If we impute intent for their behavior based on our experience and knowledge rather than theirs, our interpretation of their behavior is likely to be faulty. The wider the gap in experiences and perspectives, the more our interpretation is likely to err. The classic example is found from intelligence reports, with the classic example being the failure of U.S. and British intelligence to anticipate the revolution in Iran. The problem was in not gathering information. It is the interpretation of the information.
Not only is information interpreted through one’s filter of knowledge and experiences, those experiences may be charged with emotion. When I was in grade school we periodically had “duck and cover” drills for a nuclear attack by the Soviets. The alarm would sound unexpectedly and we would all scramble under or duck our desks and cover our heads. After a few minutes or so, having survived the nuclear attack, we would resume class never knowing when the next attack – or real attack – might come. Reflecting back on this experience it is not a neutral taking in of information. What purpose does such an exercise serve for a 7 year old except to cultivate an early fear of those would “nuke” you.
Emotions are a powerful filter in listening. CPD research fellow Sarah Graham is charting new PD territory by shining a spotlight on the overlooked role of emotions in public diplomacy. Such research is vital to understanding public diplomacy’s impact. Emotionally packed information can elude scrutiny. A shared emotional experience can foster a tacit agreement of what is common knowledge and even common sense. Who would question what “everyone” knows as true. Recognizing the propaganda of a feared enemy can be one of those shared truisms.
Which brings me to why PD scholars need to move beyond listening.
From Listening to Perspective Taking
In any type of public communication, including public diplomacy, it is absolutely critical to understand the public from the public’s perspective. Understanding the public’s perspective requires going beyond listening to perspective taking.
Listening is taking in information. Perspective-taking is understanding and interpreting information not from one’s own frame of reference but the audience’s.
Perspective-taking is especially critical when a public acts in unexpected or counter-intuitive ways. What may be dismissed as “propaganda,” may not be by the public. To further deride a public’s behavior as “irrational” or naïve to the propaganda is a missed opportunity of perspective taking. A savvy PD analyst explores all perspectives, especially the counter-intuitive ones.
Clearly, not all countries viewed Russia’s action as “propaganda.” For some, Russia’s actions were not only understandable but predictable. For others, they were even appealing. Again, for the savvy PD analyst, it is not whether that analyst finds the policies attractive, but whether the public appears to find them so. Such attraction might in another universe be referred to as Russia’s “soft power.” While the events may appear as a media flash point, they were not achieved overnight.
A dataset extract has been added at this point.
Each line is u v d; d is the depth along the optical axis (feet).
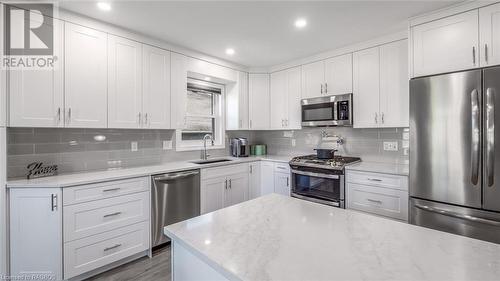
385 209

A Chatam House’s report details Russia’s extensive PD activities well before the recent events. Yelena Ospiva, whose doctoral research on Russian soft power, provides insight into how Russia’s thinking and strategy manifest in Ukraine.
There is a desperate need for more comparative PD scholarship and practice, including new conceptual models of soft power. As Bruce Gregory and others have noted on more than one occasion, public diplomacy has been dominated by the U.S. experience and example. Whereas the U.S. perspective may be the dominant perspective in PD, the danger is it is not the whole perspective. If the PD field is to grow beyond the US public diplomacy experience and model, it needs to make room for exploring the practices of other countries without delegitimizing or dismissing them as propaganda.